__PROBLEM REQUIREMENTS__.
Repeat every entry word for word, but leave the images out of your copy.

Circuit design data
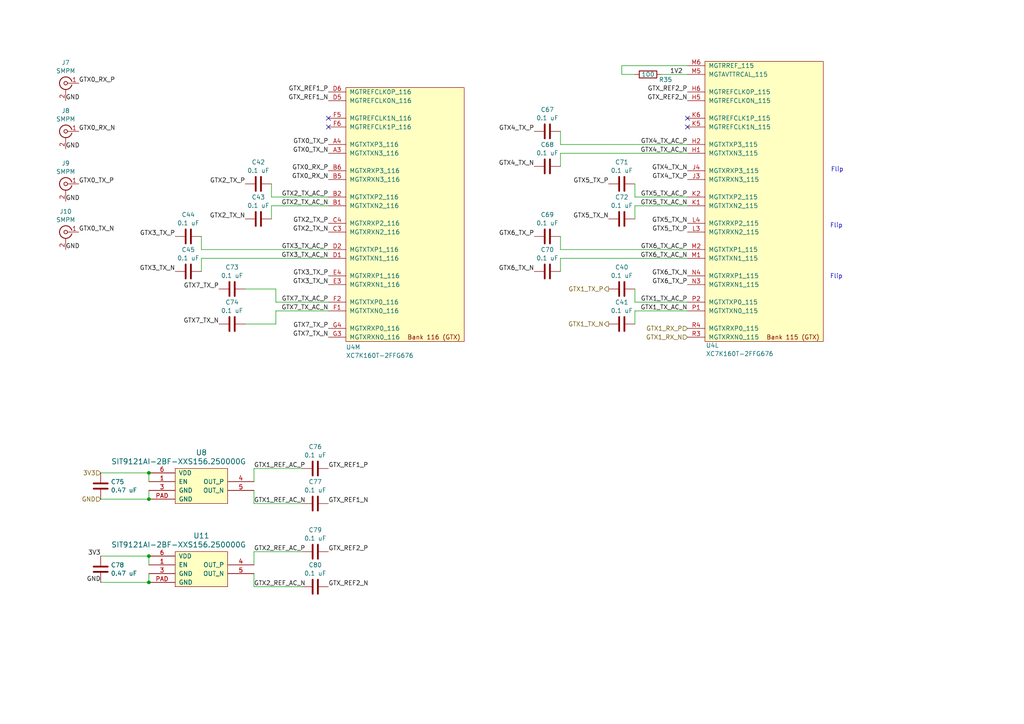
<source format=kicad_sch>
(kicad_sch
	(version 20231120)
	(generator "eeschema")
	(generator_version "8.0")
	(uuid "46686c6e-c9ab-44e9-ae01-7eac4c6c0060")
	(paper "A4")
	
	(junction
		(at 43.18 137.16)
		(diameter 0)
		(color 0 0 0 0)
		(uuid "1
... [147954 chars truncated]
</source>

__YOUR SOLUTION__.
<source format=kicad_sch>
(kicad_sch
	(version 20231120)
	(generator "eeschema")
	(generator_version "8.0")
	(uuid "46686c6e-c9ab-44e9-ae01-7eac4c6c0060")
	(paper "A4")
	
	(junction
		(at 43.18 137.16)
		(diameter 0)
		(color 0 0 0 0)
		(uuid "1
... [147954 chars truncated]
</source>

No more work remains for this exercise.